EXERCISE TEXT
_____

Apple upgrades always tend to be more expensive than their PC counterparts. It used to be that Macs used fairly different components from what PCs used, but these days, the parts inside a Power Mac are pretty much identical to what you'd find in a desktop PC. The video cards are slightly different because of connector differences as well as requiring a different video BIOS, but things like disk drives and memory are virtually identical. Despite the similarity in components, prices are almost always higher than their PC counterparts, even when there's no good reason for it.

Given that we've been strong advocates of a minimum of 512MB under OS X, we figured that it was time to put together a quick guide on the Apple memory upgrades available in the market from vendors other than Apple.

Apple has done their best to ensure that the out-of-box experience with their machines is as stable and as reliable as possible by controlling what parts will work with their systems. Although all current generation Macs use PC compatible DDR memory, Apple adheres strictly to JEDEC specifications and requires very strict adherence to their timing specifications for module compatibility. Apple ensures that all memory modules meet their timing requirements by not POSTing if incompatible memory is installed in the system. So, it is very important that you only use memory that's specifically made for the Mac that you're trying to upgrade.

Because all Macs configure their memory timings based on the SPD that Apple specifies, all memory is configured to have the same timings regardless of what the modules are capable of - in other words, all Mac memory performs the same. It's not possible to overclock the memory bus on Mac platforms either, so the maximum frequency capabilities of the modules don't matter either. All memory vendors these days offer lifetime warranties on their memory, so what it truly boils down to is compatibility and price - which is exactly what this guide is designed to compare.

_____

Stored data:
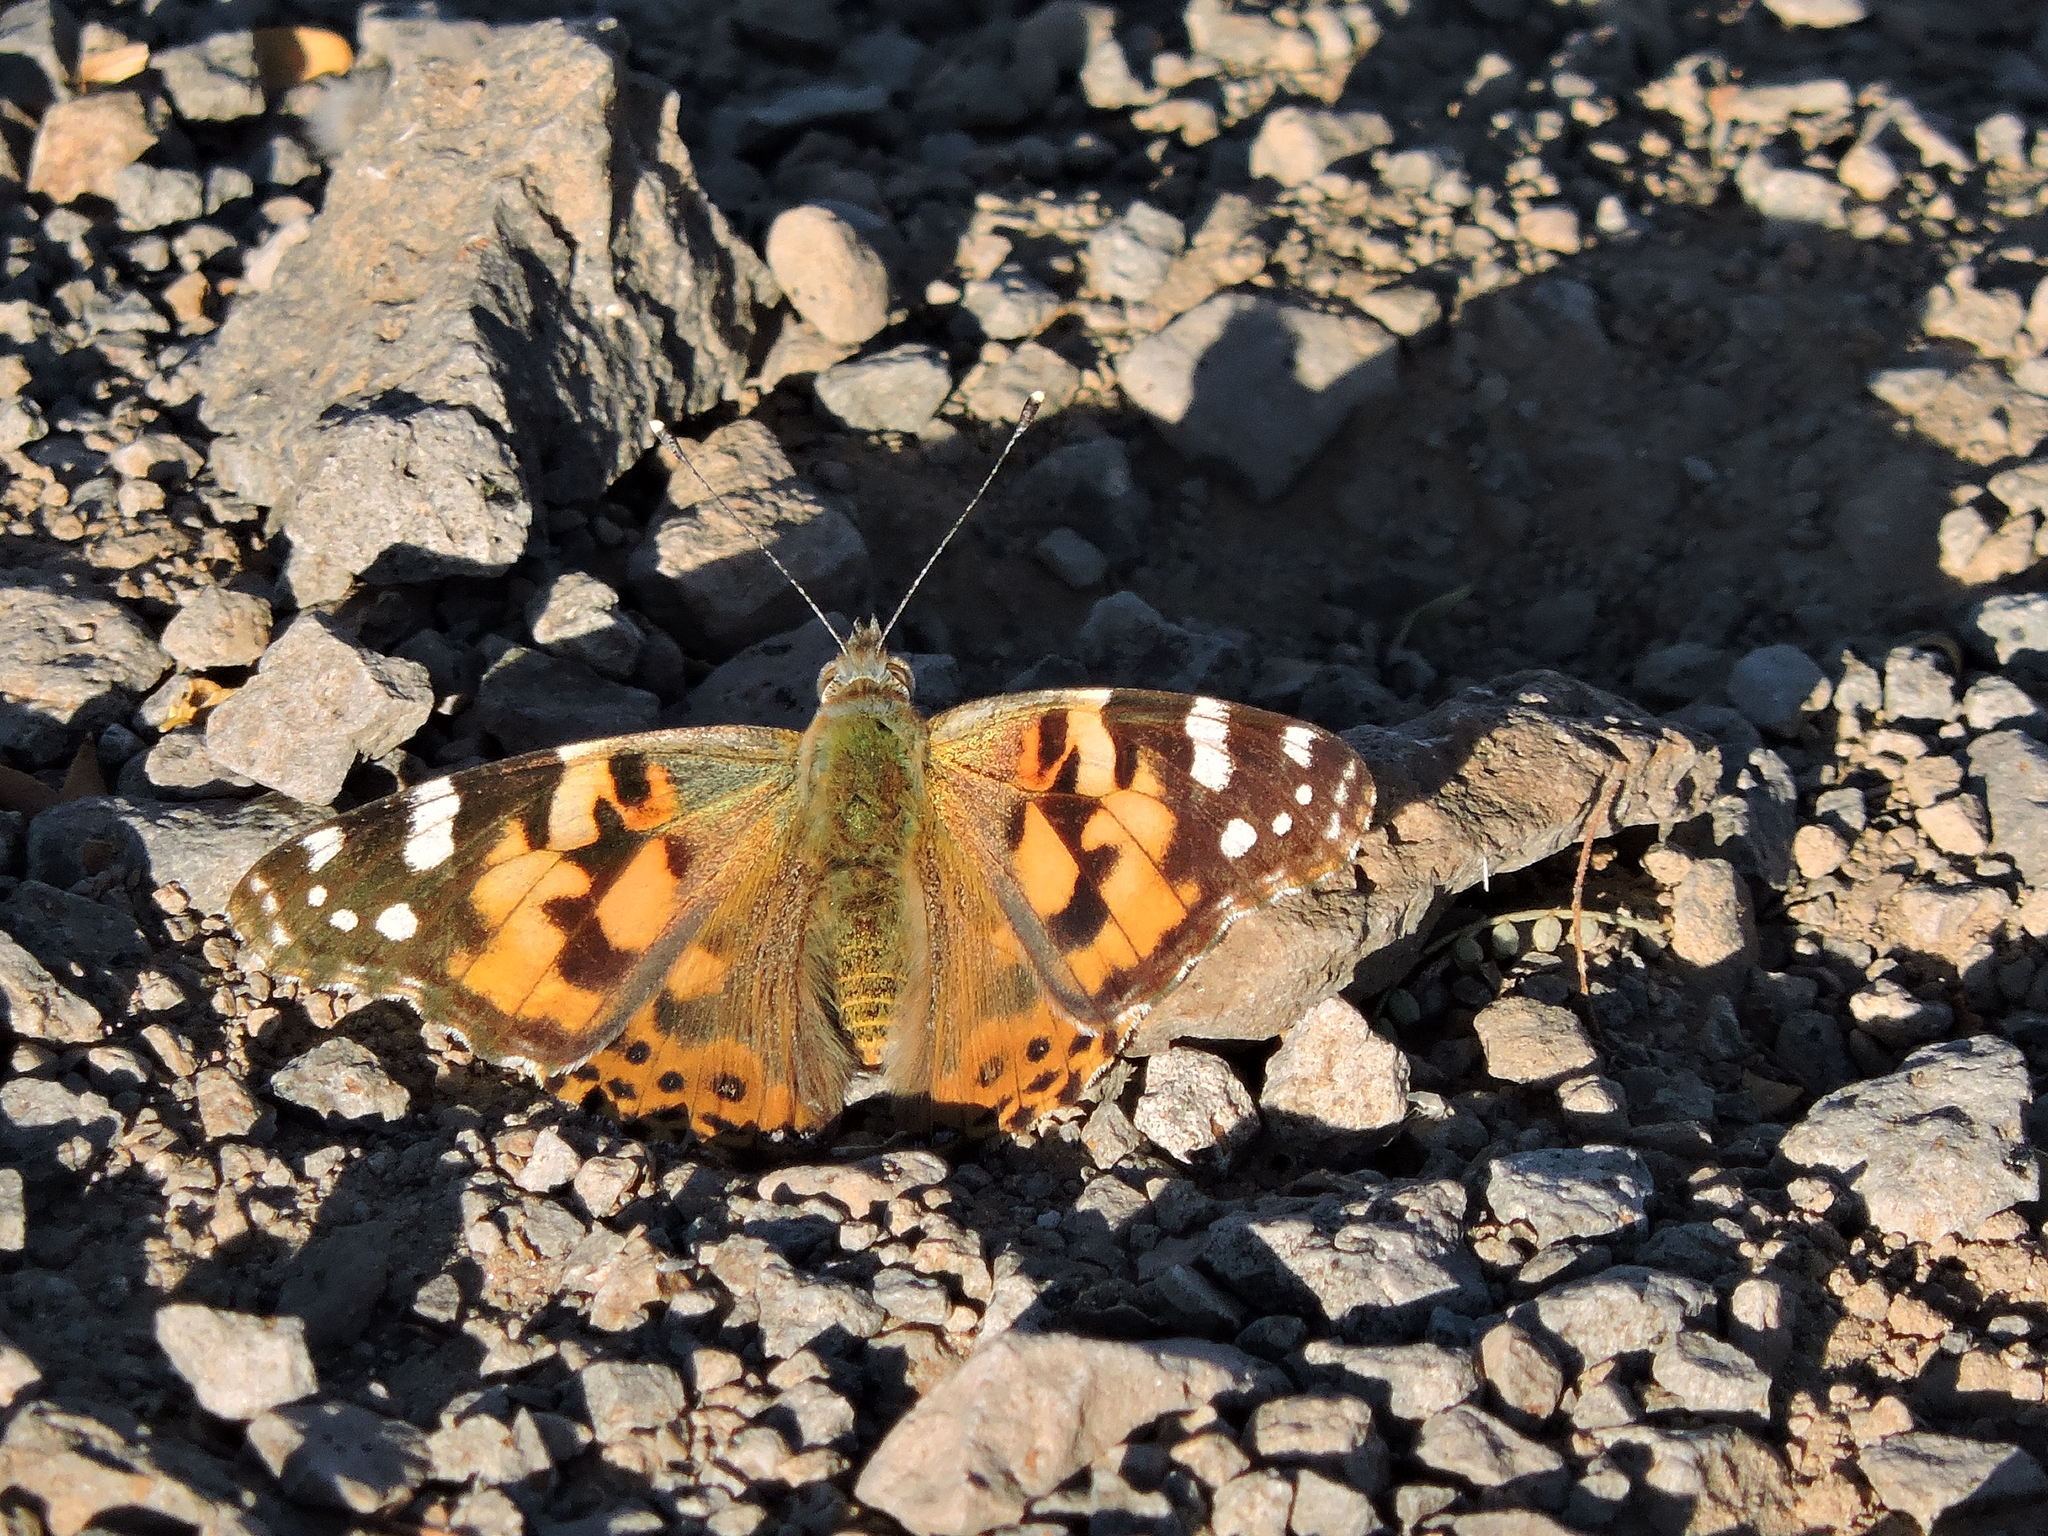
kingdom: Animalia
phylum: Arthropoda
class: Insecta
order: Lepidoptera
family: Nymphalidae
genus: Vanessa
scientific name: Vanessa cardui
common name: Painted lady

_____

WHAT TO PRODUCE
Transcribe the passage of the Mac memory upgrade article that begins with the words containing "Apple has done" and ends with "trying to upgrade.".

TASK RESULT
Apple has done their best to ensure that the out-of-box experience with their machines is as stable and as reliable as possible by controlling what parts will work with their systems. Although all current generation Macs use PC compatible DDR memory, Apple adheres strictly to JEDEC specifications and requires very strict adherence to their timing specifications for module compatibility. Apple ensures that all memory modules meet their timing requirements by not POSTing if incompatible memory is installed in the system. So, it is very important that you only use memory that's specifically made for the Mac that you're trying to upgrade.